| TASK ITEM |
Rewrite the lines from the start of the records through the line containing "eiled in July has been" as a JSON list of strings, one string per line and no blank lines. Leave the pictures out of the answer.

(Transcribed page contents)

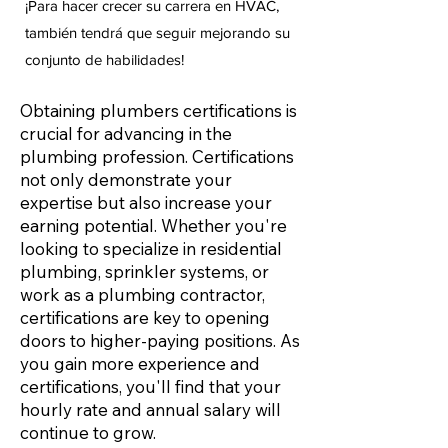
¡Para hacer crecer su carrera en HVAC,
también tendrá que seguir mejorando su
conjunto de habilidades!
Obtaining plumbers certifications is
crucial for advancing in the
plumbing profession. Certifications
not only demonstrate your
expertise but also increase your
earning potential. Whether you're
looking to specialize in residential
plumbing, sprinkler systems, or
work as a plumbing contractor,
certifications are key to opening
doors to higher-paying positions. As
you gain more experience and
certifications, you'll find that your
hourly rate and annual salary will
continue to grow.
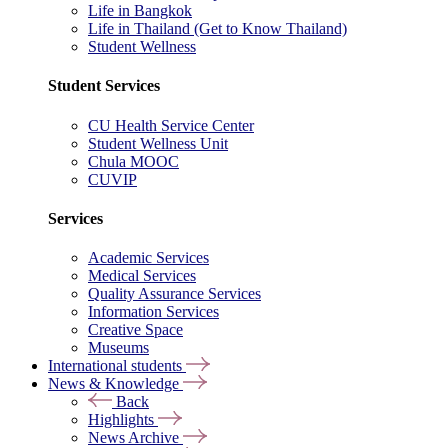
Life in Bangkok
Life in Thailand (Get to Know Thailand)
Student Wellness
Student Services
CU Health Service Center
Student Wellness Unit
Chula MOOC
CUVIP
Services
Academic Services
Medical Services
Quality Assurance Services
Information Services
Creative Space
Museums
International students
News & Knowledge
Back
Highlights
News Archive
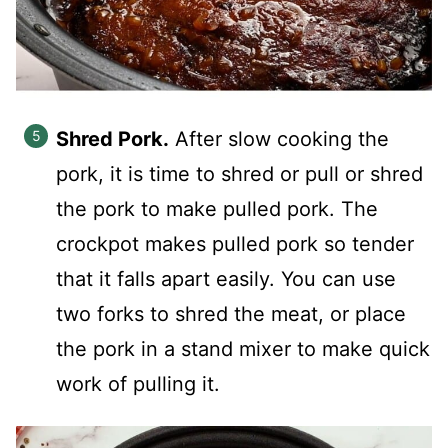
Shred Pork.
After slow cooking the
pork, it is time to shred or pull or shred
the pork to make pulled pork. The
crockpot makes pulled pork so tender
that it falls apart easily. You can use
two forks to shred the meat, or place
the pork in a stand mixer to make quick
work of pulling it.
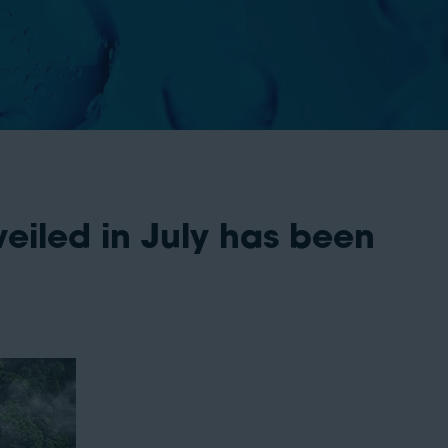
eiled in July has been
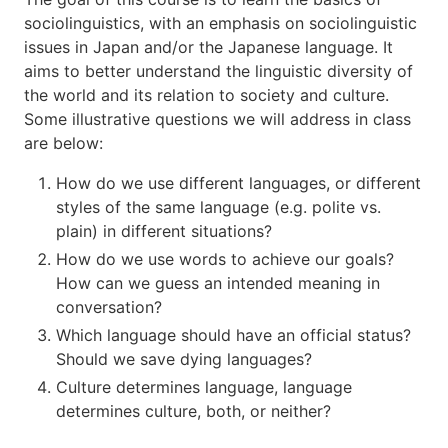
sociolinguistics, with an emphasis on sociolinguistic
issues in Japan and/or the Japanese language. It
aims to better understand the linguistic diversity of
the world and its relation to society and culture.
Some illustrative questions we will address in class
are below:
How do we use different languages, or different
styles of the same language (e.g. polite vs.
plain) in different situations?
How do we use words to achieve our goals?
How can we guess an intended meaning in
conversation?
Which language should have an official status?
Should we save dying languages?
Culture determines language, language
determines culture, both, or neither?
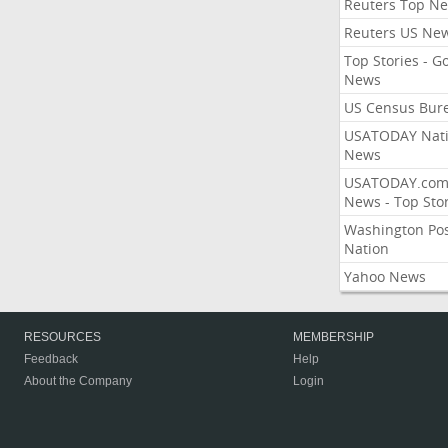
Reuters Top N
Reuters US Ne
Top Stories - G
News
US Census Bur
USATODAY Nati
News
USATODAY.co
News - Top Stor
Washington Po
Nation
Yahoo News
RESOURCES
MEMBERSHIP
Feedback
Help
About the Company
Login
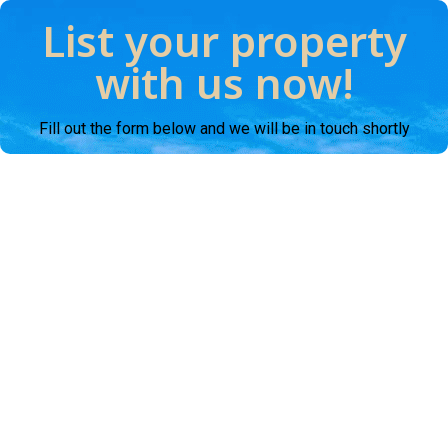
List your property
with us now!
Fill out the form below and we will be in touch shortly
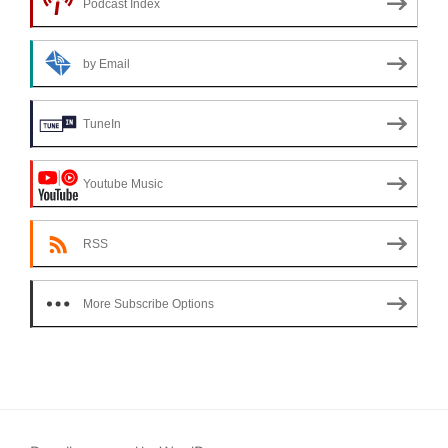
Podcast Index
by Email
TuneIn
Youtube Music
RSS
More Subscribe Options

| WRITTEN RESPONSE |
[
  "¡Para hacer crecer su carrera en HVAC,",
  "también tendrá que seguir mejorando su",
  "conjunto de habilidades!",
  "Obtaining plumbers certifications is",
  "crucial for advancing in the",
  "plumbing profession. Certifications",
  "not only demonstrate your",
  "expertise but also increase your",
  "earning potential. Whether you're",
  "looking to specialize in residential",
  "plumbing, sprinkler systems, or",
  "work as a plumbing contractor,",
  "certifications are key to opening",
  "doors to higher-paying positions. As",
  "you gain more experience and",
  "certifications, you'll find that your",
  "hourly rate and annual salary will",
  "continue to grow.",
  "Life in Bangkok",
  "Life in Thailand (Get to Know Thailand)",
  "Student Wellness",
  "Student Services",
  "CU Health Service Center",
  "Student Wellness Unit",
  "Chula MOOC",
  "CUVIP",
  "Services",
  "Academic Services",
  "Medical Services",
  "Quality Assurance Services",
  "Information Services",
  "Creative Space",
  "Museums",
  "International students",
  "News & Knowledge",
  "Back",
  "Highlights",
  "News Archive",
  "Shred Pork.",
  "After slow cooking the",
  "pork, it is time to shred or pull or shred",
  "the pork to make pulled pork. The",
  "crockpot makes pulled pork so tender",
  "that it falls apart easily. You can use",
  "two forks to shred the meat, or place",
  "the pork in a stand mixer to make quick",
  "work of pulling it.",
  "eiled in July has been"
]